Pada 1950-an, beberapa petani mencoba peruntungan bermodalkan tanaman penghasil
serat yang pernah ada di kawasan tersebut. Atmo Sudirjo Slamet dan Marto
Sandjojo (Mantan Hoofd Mandoor Onderneming Mento Toelakan) berusaha mengolah
serat untuk membangu perekonomian keluarga. Mereka fokus pada pengolahan serat
rami dn rosela. Sistem pengolahan serat rami dilakukan secara rumahan. Akhir
1940-an dan awal 1950-an terjadi perubahan lanskap yang besar di bekas
perkebunan Mento Toelakan. Kawasan perkebunan berubah menjadi kawasan
persawahan atau tegalan. Vegetasi utama perkebunan dibabat karena sudah tidak
menghasilkan lagi dan diganti dengan tanaman tegalan seperti padi, jagung, dan
singkong. Tanaman rami dan rosela yang tersisa dari bekas perkebunan Mento
Toelakan. Tanaman rami dipilih sebagai tanaman serat pokok pada masa industry
rumahan. Serat olahan pertama dari Wonoharjo dijual ke pengolahan serat di
Delanggu (Klaten) atau ke Nusukan (Solo). Usaha serat rami yang dijalankan oleh
pengusaha kecil Desa Wonoharjo tidak berkembang dengan baik. Pada 1953, usaha
pemintalan serat rami gulung tikar. Pada 1955, Desa Wonoharja kedatangan
investor asal Surabaya yang tertarik menggarap wilayah tersebut sebagai sentra
olahan serat. Pengusaha tersebut membeli hasil panen serat yang dihasilkan para
petani di Desa Wonoharjo. Pengusaha mengolah serat menjadi karung goni dan tali
tambang. Usaha ini bertahan hingga 1996.
Seiring dengan perkembangan zaman, olahan serat alam
tergeser oleh penggunaan plastik karena dinilai lebih praktis dan ekonomis.

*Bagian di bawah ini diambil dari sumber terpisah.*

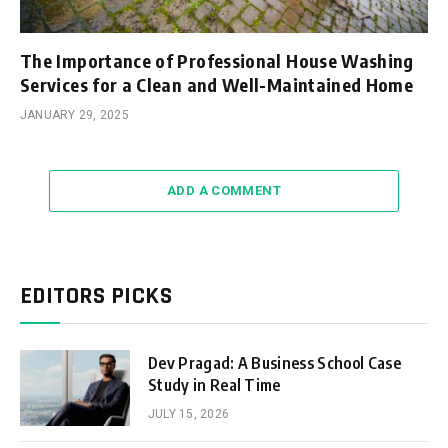
The Importance of Professional House Washing
Services for a Clean and Well-Maintained Home
JANUARY 29, 2025
ADD A COMMENT
EDITORS PICKS
Dev Pragad: A Business School Case
Study in Real Time
JULY 15, 2026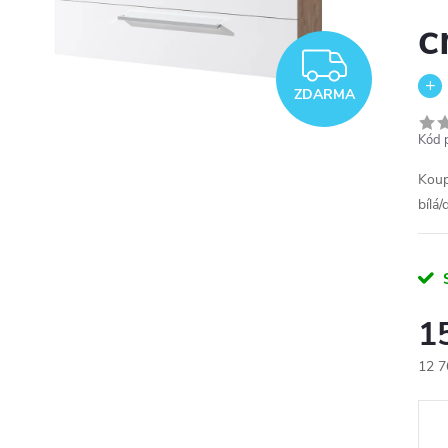
c
ZDAR
ZDARMA
Kód 
Koup
bílá
1
12 7
Měr
cena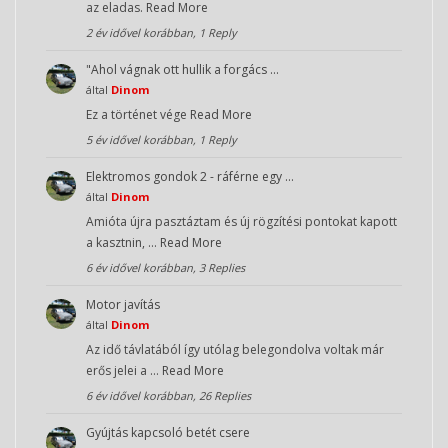
az eladas.
Read More
2 év idővel korábban, 1 Reply
"Ahol vágnak ott hullik a forgács …
által
Dinom
Ez a történet vége
Read More
5 év idővel korábban, 1 Reply
Elektromos gondok 2 - ráférne egy …
által
Dinom
Amióta újra pasztáztam és új rögzítési pontokat kapott
a kasztnin, …
Read More
6 év idővel korábban, 3 Replies
Motor javítás
által
Dinom
Az idő távlatából így utólag belegondolva voltak már
erős jelei a …
Read More
6 év idővel korábban, 26 Replies
Gyújtás kapcsoló betét csere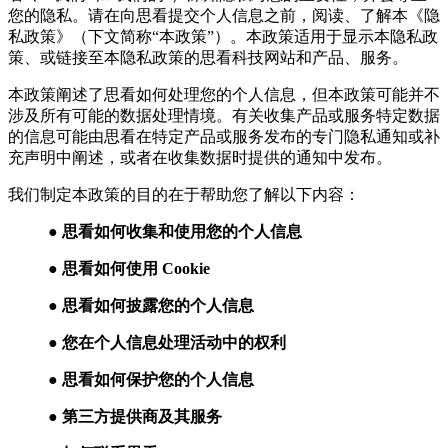
您的隐私。请在向思看提交个人信息之前，阅读、了解本《隐
私政策》（下文简称“本政策”）。本政策适用于显示本隐私政
策、或链接至本隐私政策的思看科技网站和产品、服务。
本政策阐述了思看如何处理您的个人信息，但本政策可能并不
涉及所有可能的数据处理情境。有关收集产品或服务特定数据
的信息可能由思看在特定产品或服务发布的专门隐私通知或补
充声明中阐述，或者在收集数据时提供的通知中发布。
我们制定本政策的目的在于帮助您了解以下内容：
● 思看如何收集和使用您的个人信息
● 思看如何使用 Cookie
● 思看如何披露您的个人信息
● 您在个人信息处理活动中的权利
● 思看如何保护您的个人信息
● 第三方提供商及其服务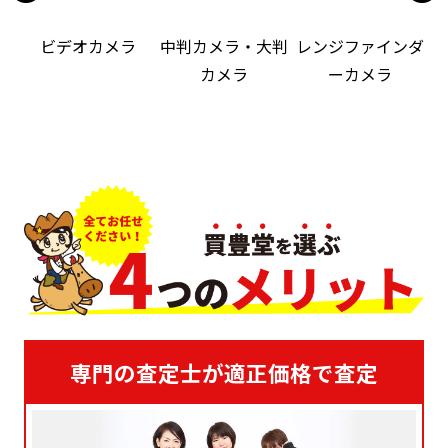
ビデオカメラ
中判カメラ・大判
レンジファインダ
カメラ
ーカメラ
専門の査定士が適正価格で査定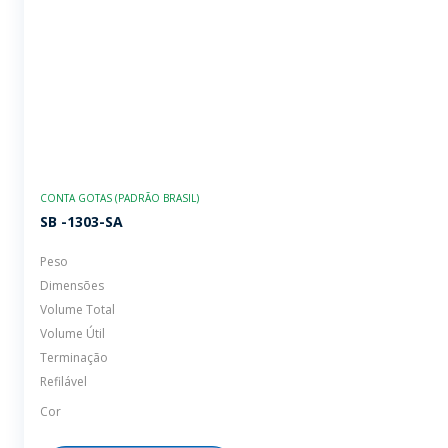
CONTA GOTAS (PADRÃO BRASIL)
SB -1303-SA
Peso
Dimensões
Volume Total
Volume Útil
Terminação
Refilável
Cor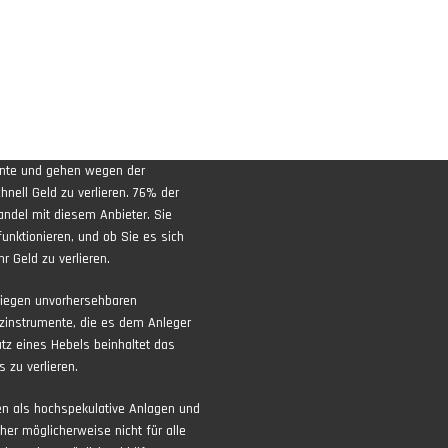
ente und gehen wegen der
nell Geld zu verlieren. 76% der
andel mit diesem Anbieter. Sie
funktionieren, und ob Sie es sich
r Geld zu verlieren.
liegen unvorhersehbaren
zinstrumente, die es dem Anleger
atz eines Hebels beinhaltet das
 zu verlieren.
ten als hochspekulative Anlagen und
aher möglicherweise nicht für alle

Pada akhirnya serat kurang diminati dan petani mulai enggan
menyetorkan hasil panen serat karena kurang menguntungkan. Perusahaan serat
gagal bersaing dengan biji plastik. Biji plastic lebih murah dan lebih minim
resiko karena tidak memerlukan penanaman dan perawatan. Hal ini membuat
perusahaan berpindah menuju biji plastik sebagai bahan pembuatan karung dan
tambang. Pada 1996, riwayat serat di Desa Wonoharjo berakhir.